Мы подымаемся по трем земляным ступенькам, вылезаем сквозь узкое отверстие, боком, из угольницы и сразу попадаем в такую глубокую темень, что кажется, будто нас внезапно окунули в какую-то гигантскую чернильницу. Я остановился вновь в нерешительности, почти в страхе. Чтобы обмануть себя, я нарочно на несколько секунд закрываю глаза и потом быстро раскрываю их. Нет! — ночь по-прежнему черна и непроницаема до жуткости. Я подымаю голову вверх. Но на небе нет ни одной звезды, и у меня вдруг мелькает мистическая, тревожная мысль: неужели все живущее осуждено погрузиться после смерти в такой же непобедимый, вечный, ужасный мрак?
— Ну, что же вы, паныч? Идите за мной, — слышу я где-то впереди себя глухой голос Щербатого.
И я иду, прислушиваясь к его шагам, боязливо простирая перед собой руки и осторожно ощупывая ногами почву. Меня ни на секунду не покидает ожидание, что вот-вот я наткнусь лицом на острый сучок, и от этого ожидания я испытываю в глазах странную, тупую боль, точно кто-то сильно давит на них изнутри.
Мы идем без дороги, прямиком. Ноги по колено без всякого усилия входят в жидкий, как кашица, зернистый, холодный снег, под которым при каждом шаге громко хлюпает вода. То мы идем по сплошной грязи, с трудом вытаскивая из нее ноги, иногда взбираемся на сухие и твердые пригорки, иногда шагаем по мшистым кочкам, подающимся мягко и упруго вниз, когда на них ступаешь. Но где мы? Куда мы идем? — я не знаю. Я с первых же шагов перестал ориентироваться, и теперь наше шествие представляется мне чем-то нелепым, тяжелым и фантастическим, как кошмар. Порою ветки каких-то деревьев хлещут меня по лицу и цепляются, точно невидимые длинные руки, за мои плечи. Порою прямо передо мной, в аршине от моего лица, вдруг вырастает черный толстый ствол дерева. Я останавливаюсь, отшатываюсь в испуге и протягиваю вперед руки… но пальцы мои встречают все тот же непроницаемый для глаз, пропитанный тьмою воздух.
— Идите, идите, паныч, — ободряет меня Щербатый. — Тут недалеко… всего полторы версты… Можно бы было… О, черт!..

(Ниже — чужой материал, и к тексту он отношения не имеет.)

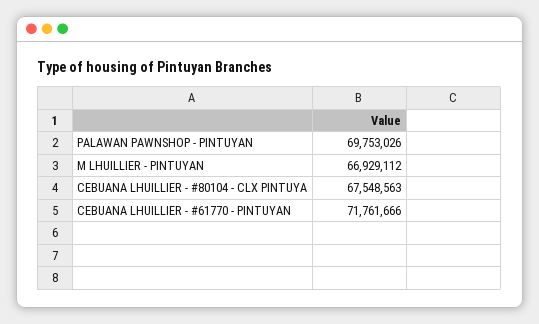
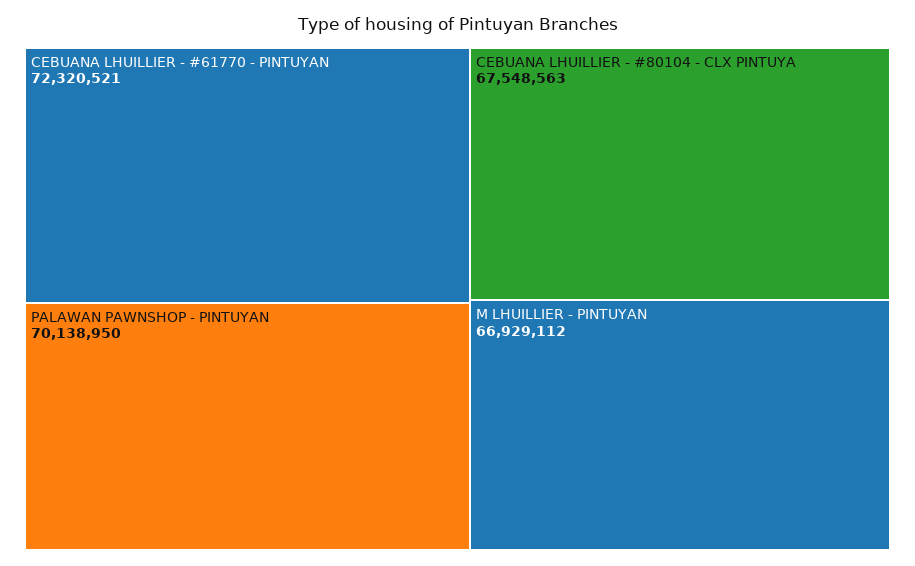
PALAWAN PAWNSHOP - PINTUYAN: 69753026 -> 70138950
CEBUANA LHUILLIER - #61770 - PINTUYAN: 71761666 -> 72320521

Я слышу, как он падает куда-то вниз, ломая сухой валежник, и как потом его тело с размаху бултыхает в воду. Мной овладевает дикий, эгоистический страх и какая-то растерянная, беспомощная, тоскливая озлобленность. Мне кажется, что, если я сделаю еще хоть один шаг среди этой грозной темноты, я тоже полечу в глубокую, холодную и грязную трясину.
— В яму угодил! — говорит откуда-то снизу Щербатый, и я слышу, как он, вылезая, отфыркивается и топчется ногами по грязи. — Держитесь левее, паныч, левее… Идите на меня… вот так… И как это я в нее так ловко нацелился? Ведь, кажись, добре знаю. В эту самую яму в позапрошлом году лось попал, весною. Так и подох в ней, не мог выкарабкаться.
Его спокойствие передается и мне, и опять я бреду, ощупывая, как слепец, руками воздух и прислушиваясь к шагам лесника.
— Много ли осталось, Трофим?
— Осталось? Да еще с версту будет. Нет, не будет с версту… Меньше… Будет еще с три четверти.
Чтобы обмануть свое нетерпение, я начинаю считать шаги. «Отсчитаю хоть пятьсот шагов, — думаю я, — тогда уж самые пустяки останутся». И я уже успеваю насчитать более двухсот, как вдруг наталкиваюсь на спину остановившегося Щербатого.
— Чего ты стал, Трофим?
— Тут полегче надо, паныч. Будем речонку переходить.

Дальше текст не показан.